In 1939 Marchesani documented a boy aged eight years and three siblings in another family, all of whom had ectopia lentis. He recognised that although ectopia lentis was a feature of the Marfan syndrome, the patients whom he had studied had short fingers rather than arachnodactyly. He emphasised this point by including comparative photographs in his article, in which he termed the disorder "brachydactyly and congenital spherophakia".

The condition was first named for Marchesani, but when Weill's earlier report was recognised, the conjoined eponym came into general use.

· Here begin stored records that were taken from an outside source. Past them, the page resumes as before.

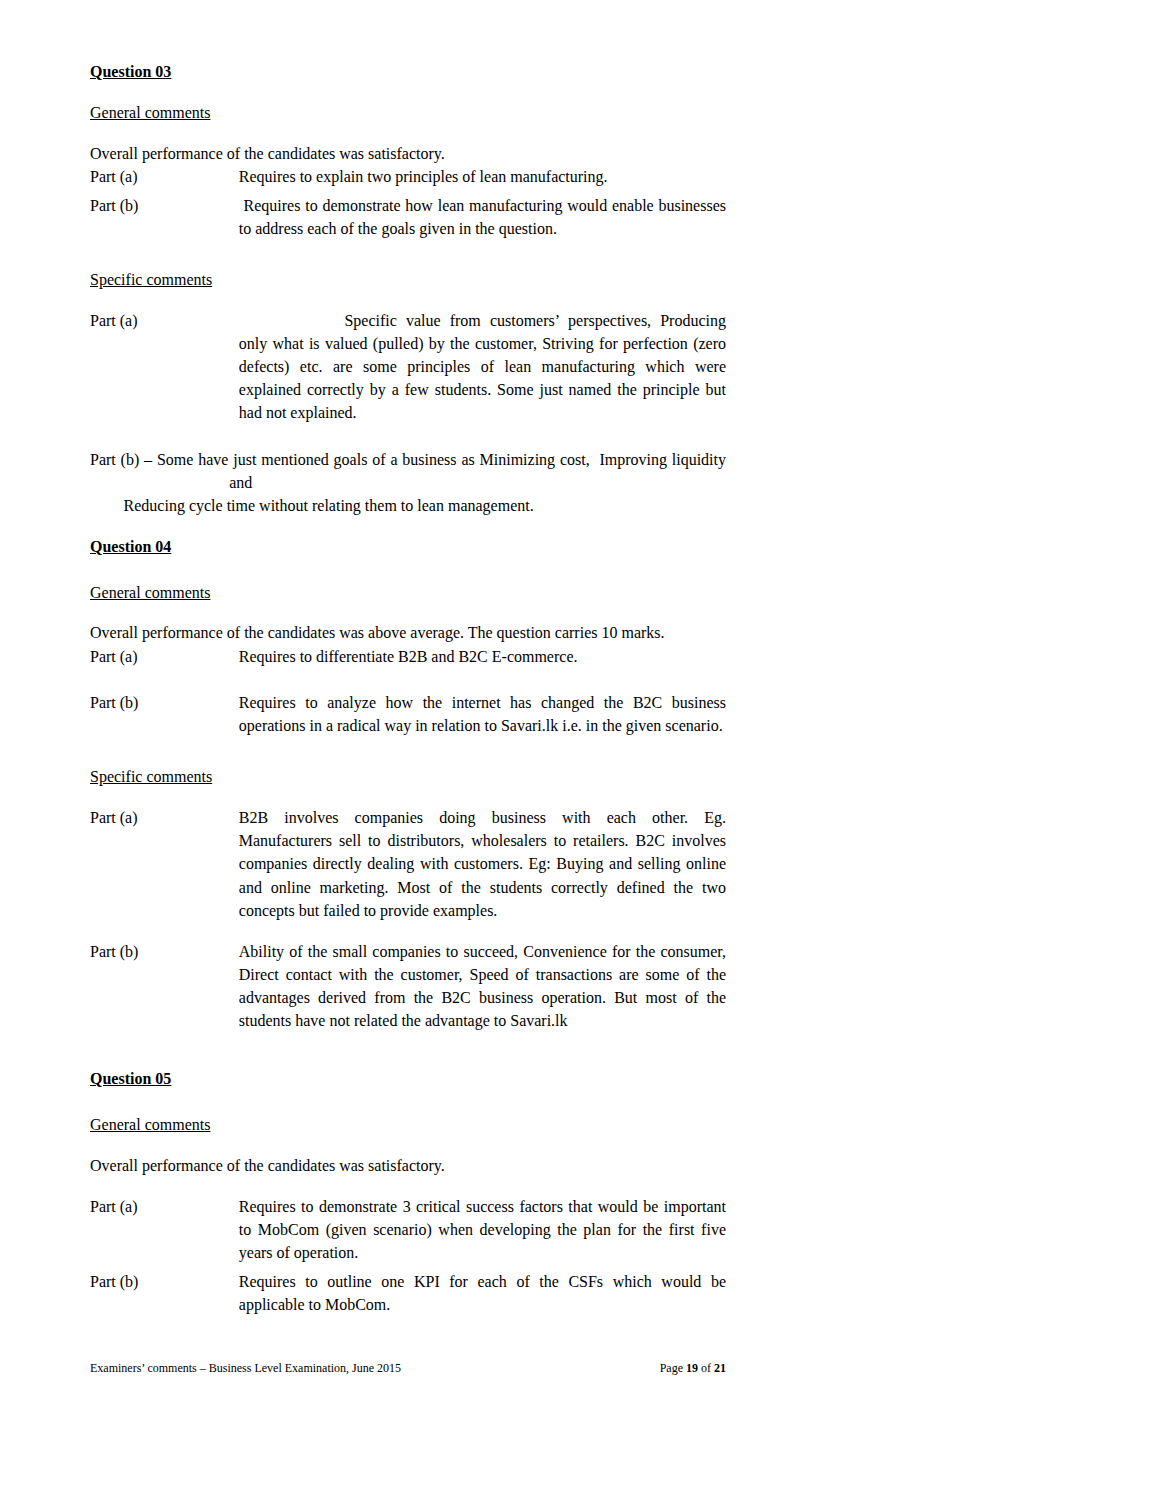Question 03
General comments
Overall performance of the candidates was satisfactory.
| Part (a) | Requires to explain two principles of lean manufacturing. |
| Part (b) | Requires to demonstrate how lean manufacturing would enable businesses to address each of the goals given in the question. |
Specific comments
| Part (a) | Specific value from customers’ perspectives, Producing only what is valued (pulled) by the customer, Striving for perfection (zero defects) etc. are some principles of lean manufacturing which were explained correctly by a few students. Some just named the principle but had not explained. |
Part (b) – Some have just mentioned goals of a business as Minimizing cost, Improving liquidity and
Reducing cycle time without relating them to lean management.
Question 04
General comments
Overall performance of the candidates was above average. The question carries 10 marks.
| Part (a) | Requires to differentiate B2B and B2C E-commerce. |
| Part (b) | Requires to analyze how the internet has changed the B2C business operations in a radical way in relation to Savari.lk i.e. in the given scenario. |
Specific comments
| Part (a) | B2B involves companies doing business with each other. Eg. Manufacturers sell to distributors, wholesalers to retailers. B2C involves companies directly dealing with customers. Eg: Buying and selling online and online marketing. Most of the students correctly defined the two concepts but failed to provide examples. |
| Part (b) | Ability of the small companies to succeed, Convenience for the consumer, Direct contact with the customer, Speed of transactions are some of the advantages derived from the B2C business operation. But most of the students have not related the advantage to Savari.lk |
Question 05
General comments
Overall performance of the candidates was satisfactory.
| Part (a) | Requires to demonstrate 3 critical success factors that would be important to MobCom (given scenario) when developing the plan for the first five years of operation. |
| Part (b) | Requires to outline one KPI for each of the CSFs which would be applicable to MobCom. |
Examiners’ comments – Business Level Examination, June 2015 Page 19 of 21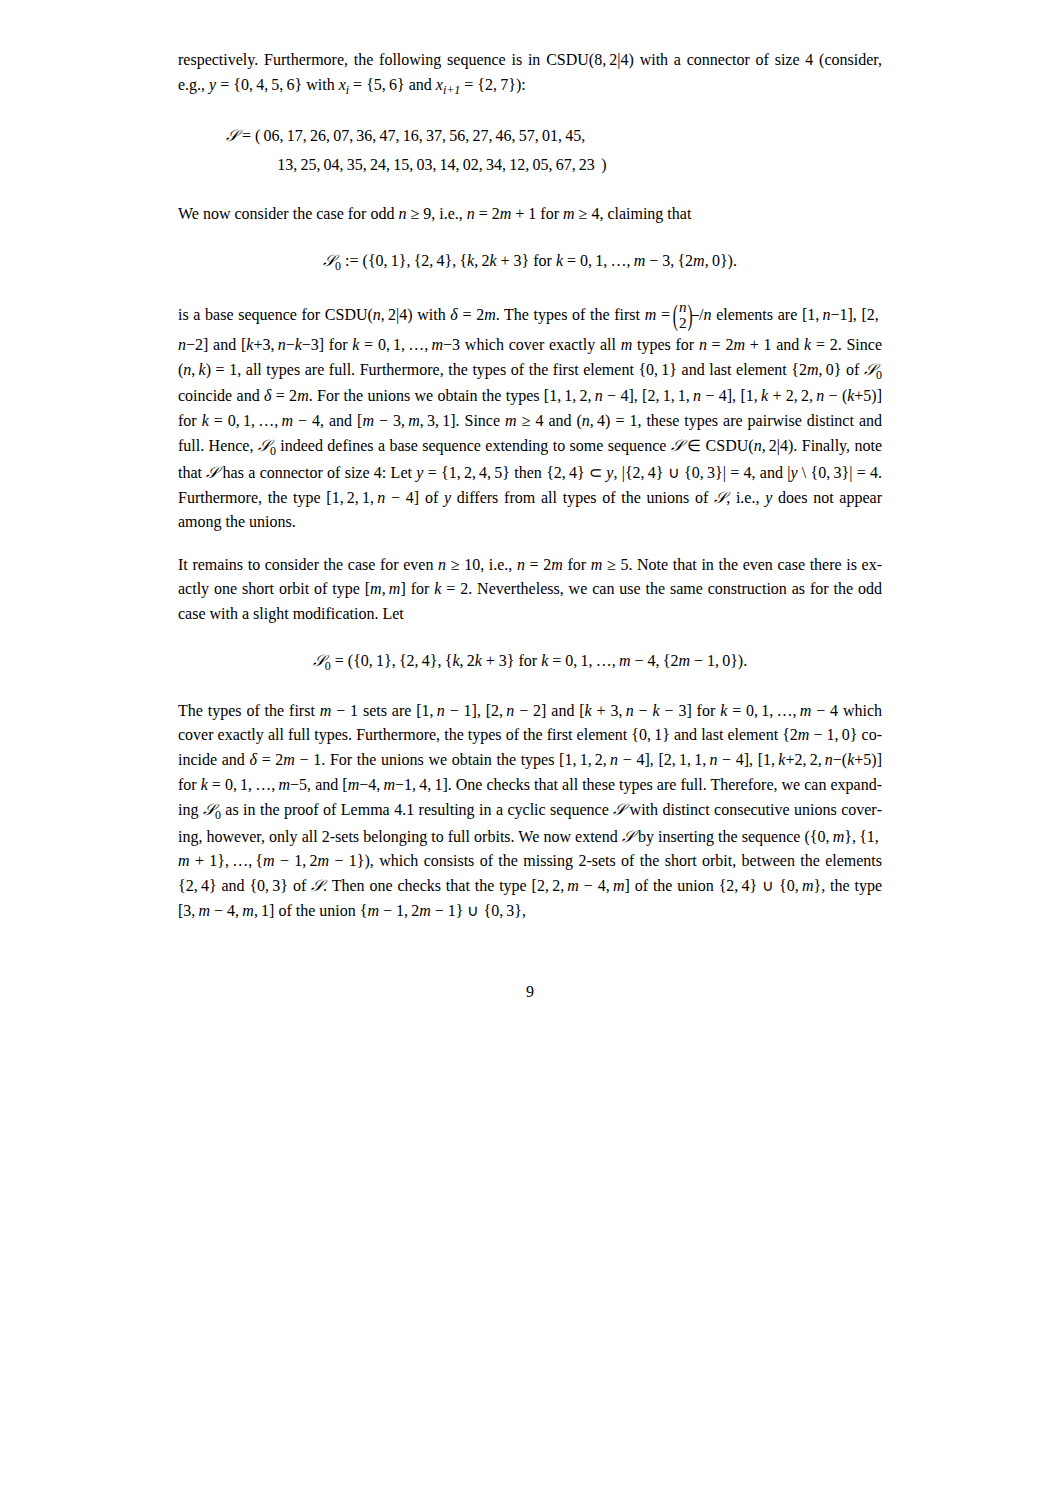respectively. Furthermore, the following sequence is in CSDU(8, 2|4) with a connector of size 4 (consider, e.g., y = {0, 4, 5, 6} with xi = {5, 6} and xi+1 = {2, 7}):
𝒮 = ( 06, 17, 26, 07, 36, 47, 16, 37, 56, 27, 46, 57, 01, 45, 13, 25, 04, 35, 24, 15, 03, 14, 02, 34, 12, 05, 67, 23  )
We now consider the case for odd n ≥ 9, i.e., n = 2m + 1 for m ≥ 4, claiming that
𝒮0 := ({0, 1}, {2, 4}, {k, 2k + 3} for k = 0, 1, …, m − 3, {2m, 0}).
is a base sequence for CSDU(n, 2|4) with δ = 2m. The types of the first m = n 2 /n elements are [1, n−1], [2, n−2] and [k+3, n−k−3] for k = 0, 1, …, m−3 which cover exactly all m types for n = 2m + 1 and k = 2. Since (n, k) = 1, all types are full. Furthermore, the types of the first element {0, 1} and last element {2m, 0} of 𝒮0 coincide and δ = 2m. For the unions we obtain the types [1, 1, 2, n − 4], [2, 1, 1, n − 4], [1, k + 2, 2, n − (k+5)] for k = 0, 1, …, m − 4, and [m − 3, m, 3, 1]. Since m ≥ 4 and (n, 4) = 1, these types are pairwise distinct and full. Hence, 𝒮0 indeed defines a base sequence extending to some sequence 𝒮 ∈ CSDU(n, 2|4). Finally, note that 𝒮 has a connector of size 4: Let y = {1, 2, 4, 5} then {2, 4} ⊂ y, |{2, 4} ∪ {0, 3}| = 4, and |y \ {0, 3}| = 4. Furthermore, the type [1, 2, 1, n − 4] of y differs from all types of the unions of 𝒮, i.e., y does not appear among the unions.
It remains to consider the case for even n ≥ 10, i.e., n = 2m for m ≥ 5. Note that in the even case there is exactly one short orbit of type [m, m] for k = 2. Nevertheless, we can use the same construction as for the odd case with a slight modification. Let
𝒮0 = ({0, 1}, {2, 4}, {k, 2k + 3} for k = 0, 1, …, m − 4, {2m − 1, 0}).
The types of the first m − 1 sets are [1, n − 1], [2, n − 2] and [k + 3, n − k − 3] for k = 0, 1, …, m − 4 which cover exactly all full types. Furthermore, the types of the first element {0, 1} and last element {2m − 1, 0} coincide and δ = 2m − 1. For the unions we obtain the types [1, 1, 2, n − 4], [2, 1, 1, n − 4], [1, k+2, 2, n−(k+5)] for k = 0, 1, …, m−5, and [m−4, m−1, 4, 1]. One checks that all these types are full. Therefore, we can expanding 𝒮0 as in the proof of Lemma 4.1 resulting in a cyclic sequence 𝒮 with distinct consecutive unions covering, however, only all 2-sets belonging to full orbits. We now extend 𝒮 by inserting the sequence ({0, m}, {1, m + 1}, …, {m − 1, 2m − 1}), which consists of the missing 2-sets of the short orbit, between the elements {2, 4} and {0, 3} of 𝒮. Then one checks that the type [2, 2, m − 4, m] of the union {2, 4} ∪ {0, m}, the type [3, m − 4, m, 1] of the union {m − 1, 2m − 1} ∪ {0, 3},
9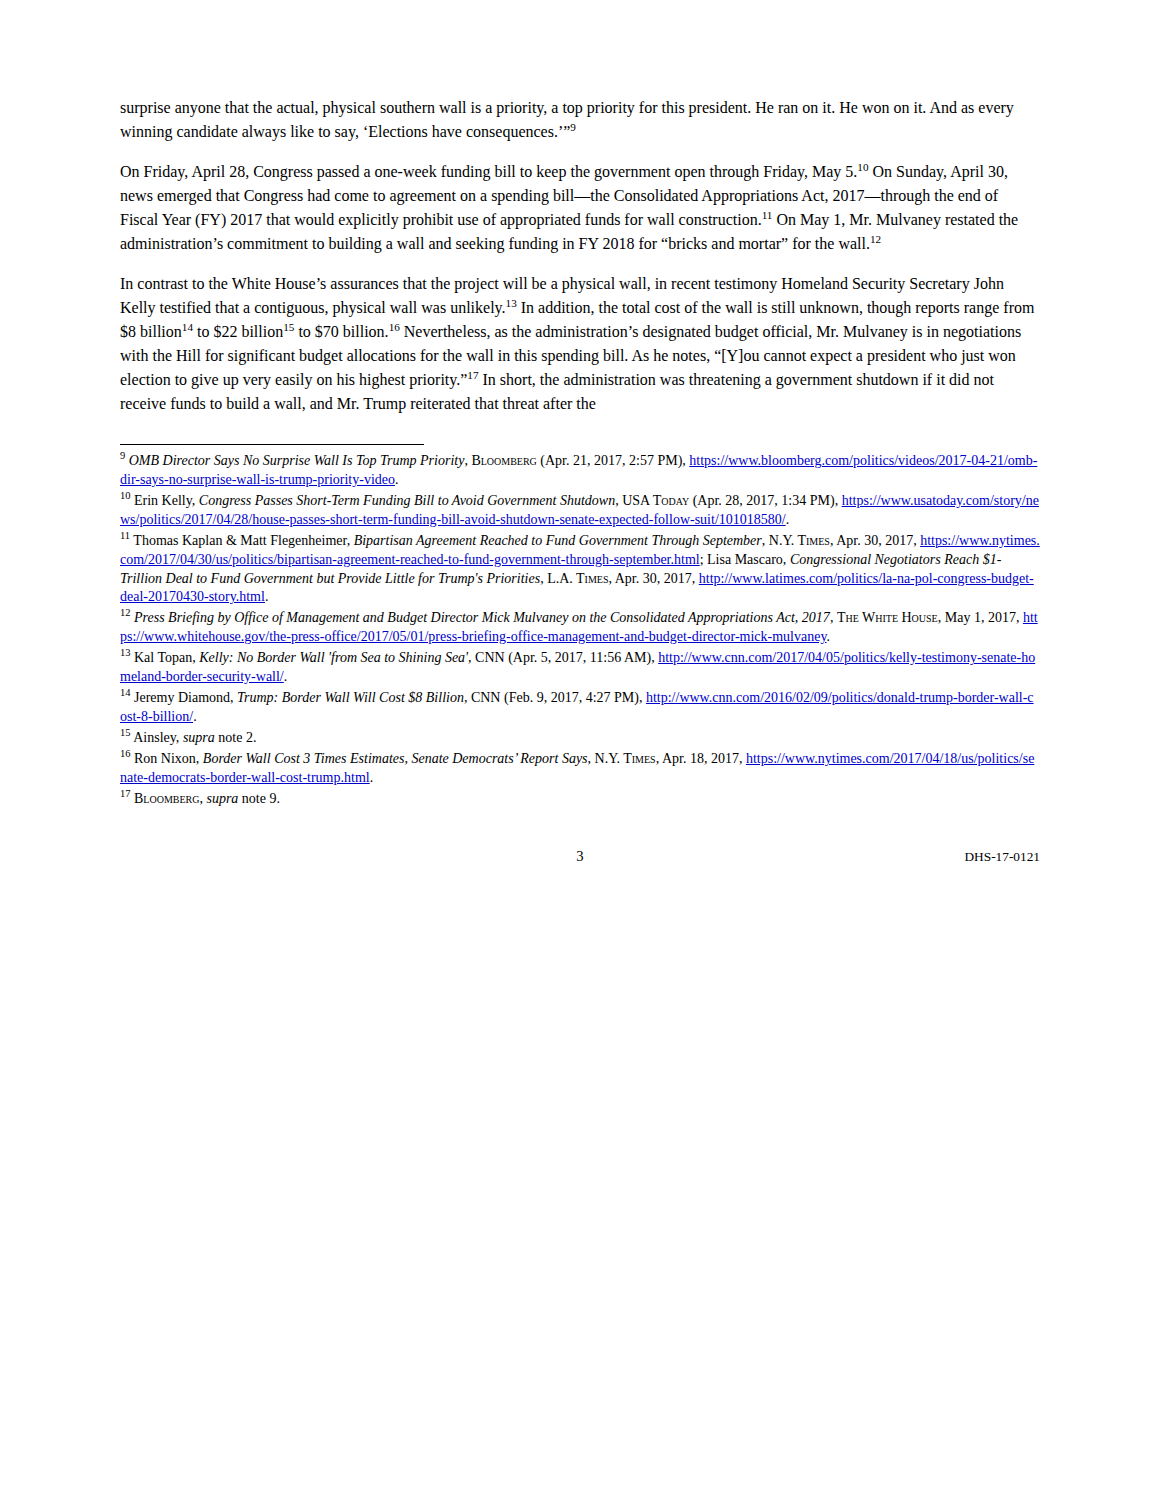surprise anyone that the actual, physical southern wall is a priority, a top priority for this president. He ran on it. He won on it. And as every winning candidate always like to say, ‘Elections have consequences.’”9
On Friday, April 28, Congress passed a one-week funding bill to keep the government open through Friday, May 5.10 On Sunday, April 30, news emerged that Congress had come to agreement on a spending bill—the Consolidated Appropriations Act, 2017—through the end of Fiscal Year (FY) 2017 that would explicitly prohibit use of appropriated funds for wall construction.11 On May 1, Mr. Mulvaney restated the administration’s commitment to building a wall and seeking funding in FY 2018 for “bricks and mortar” for the wall.12
In contrast to the White House’s assurances that the project will be a physical wall, in recent testimony Homeland Security Secretary John Kelly testified that a contiguous, physical wall was unlikely.13 In addition, the total cost of the wall is still unknown, though reports range from $8 billion14 to $22 billion15 to $70 billion.16 Nevertheless, as the administration’s designated budget official, Mr. Mulvaney is in negotiations with the Hill for significant budget allocations for the wall in this spending bill. As he notes, “[Y]ou cannot expect a president who just won election to give up very easily on his highest priority.”17 In short, the administration was threatening a government shutdown if it did not receive funds to build a wall, and Mr. Trump reiterated that threat after the
9 OMB Director Says No Surprise Wall Is Top Trump Priority, Bloomberg (Apr. 21, 2017, 2:57 PM), https://www.bloomberg.com/politics/videos/2017-04-21/omb-dir-says-no-surprise-wall-is-trump-priority-video.
10 Erin Kelly, Congress Passes Short-Term Funding Bill to Avoid Government Shutdown, USA Today (Apr. 28, 2017, 1:34 PM), https://www.usatoday.com/story/news/politics/2017/04/28/house-passes-short-term-funding-bill-avoid-shutdown-senate-expected-follow-suit/101018580/.
11 Thomas Kaplan & Matt Flegenheimer, Bipartisan Agreement Reached to Fund Government Through September, N.Y. Times, Apr. 30, 2017, https://www.nytimes.com/2017/04/30/us/politics/bipartisan-agreement-reached-to-fund-government-through-september.html; Lisa Mascaro, Congressional Negotiators Reach $1-Trillion Deal to Fund Government but Provide Little for Trump's Priorities, L.A. Times, Apr. 30, 2017, http://www.latimes.com/politics/la-na-pol-congress-budget-deal-20170430-story.html.
12 Press Briefing by Office of Management and Budget Director Mick Mulvaney on the Consolidated Appropriations Act, 2017, The White House, May 1, 2017, https://www.whitehouse.gov/the-press-office/2017/05/01/press-briefing-office-management-and-budget-director-mick-mulvaney.
13 Kal Topan, Kelly: No Border Wall 'from Sea to Shining Sea', CNN (Apr. 5, 2017, 11:56 AM), http://www.cnn.com/2017/04/05/politics/kelly-testimony-senate-homeland-border-security-wall/.
14 Jeremy Diamond, Trump: Border Wall Will Cost $8 Billion, CNN (Feb. 9, 2017, 4:27 PM), http://www.cnn.com/2016/02/09/politics/donald-trump-border-wall-cost-8-billion/.
15 Ainsley, supra note 2.
16 Ron Nixon, Border Wall Cost 3 Times Estimates, Senate Democrats’ Report Says, N.Y. Times, Apr. 18, 2017, https://www.nytimes.com/2017/04/18/us/politics/senate-democrats-border-wall-cost-trump.html.
17 Bloomberg, supra note 9.
3
DHS-17-0121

Marchesani had commented on parental consanguinity in one of the families that he had reported, and he had also noted that the parents had short stature. It therefore seemed likely that the condition was inherited as an autosomal recessive trait with minor manifestations in obligatory heterozygotes. In 1955, Kloepfer and Rosenthal published an account of a large affected kindred in Louisiana and confirmed that obligate heterozygotes had stunted stature.

The Weill-Marchesani syndrome is comparatively common in the Amish religious isolate of the USA, and McGavic in 1966 suggested the overall short stature of this group might be a reflection of the large number of heterozygotes in this community.

Bibliography

  • G. Weill:
    Ectopie des cristallins et malformations générales.
    Annales d’oculistique, Paris, 1932, 169: 21-44.
  • O. Marchesani:
    Brachydaktylie und angeborene Kugellinse als Systemerkrankung.
    Klinische Monatsblätter für Augenheilkunde, Stuttgart, 1939, 103: 392-406.
  • H. W. Kloepfer, S. W. Rosenthal:
    Possible genetic Carriers in the spherophakia-brachymorphia syndrome.
    American Journal of Human Genetics, Chicago, 1955, 7: 398-425.
  • J. S. McGavic:
    Weill-Marchesani syndrome: brachymorphism and ectopia lentis.
    American Journal of Ophthalmology, Chicago, 1966, 62: 820-823.